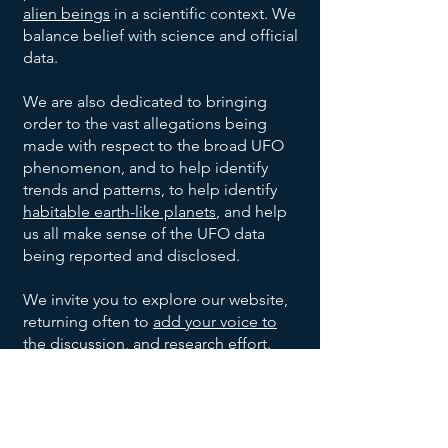
Project
Oakridge,
Unknown
Unknown
July
alien beings
in a scientific context. We
None
1947
Blue
Tennessee
Shape
Civilian
balance belief with science and official
Book
Blue-
Project
Warren,
Unknown
Unknown
July 6,
data.
1947
white, 8-
Blue
Ohio
Shape
Civilian
10 inch
Book
We are also dedicated to bringing
Project
Shreveport,
Unknown
July 7,
None
Unknown
diameter
order to the vast allegations being
1947
Blue
Louisiana
Shape
made with respect to the broad UFO
Book
Roswell
2
Jesse
United
35 foot
July 8,
phenomenon, and to help identify
1947
&
Saucer
Marcel,
States
diameter
trends and patterns, to help identify
Corona,
Shaped
Mac
Army
1
Silver,
Kiev,
Anton
Summer
habitable earth-like planets
, and help
Unknown
New
UFOs
Brazel,
1947
Cylinder
10-12
Ukraine
Anfalov
us all make sense of the UFO data
Mexico
and
Shaped
feet
being reported and disclosed.
Sierra
1 Disc
Silver,
Highway
Leonard
Late
Grady
UFO
wide,
1948
Monterey
Shaped
9 feet
construction
Stringfield
Barnett
17-20
We invite you to explore our website,
Mountains,
UFO
wide,
engineer.
Del
Aluminum-
Unknown
Unknown
December
feet
returning often to
add your voice to
Mexico
with a
8, 1950
Rio,
like, no
Shape
Witnesses
long
the discussion
, and research effort.
small
Texas
imperfections
May
8 Oval
Metallic,
Multiple
Kingman,
dome
21,
Shaped
had
unknown
Arizona
Join our UFO and Alien Research
on
1953
UFOs
portholes,
witnesses
Community Now
Magnesium
Ubatuba,
top
Unknown
Ibrahim
September
Unknown
and 30
1957
white metal
Brazil
Witnesses
Sued
feet wide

- - -

GOAL OF THE EXERCISE:
Go through the entries above and count the lines with the word "like", then give only that number.

RESPONSE AREA:
2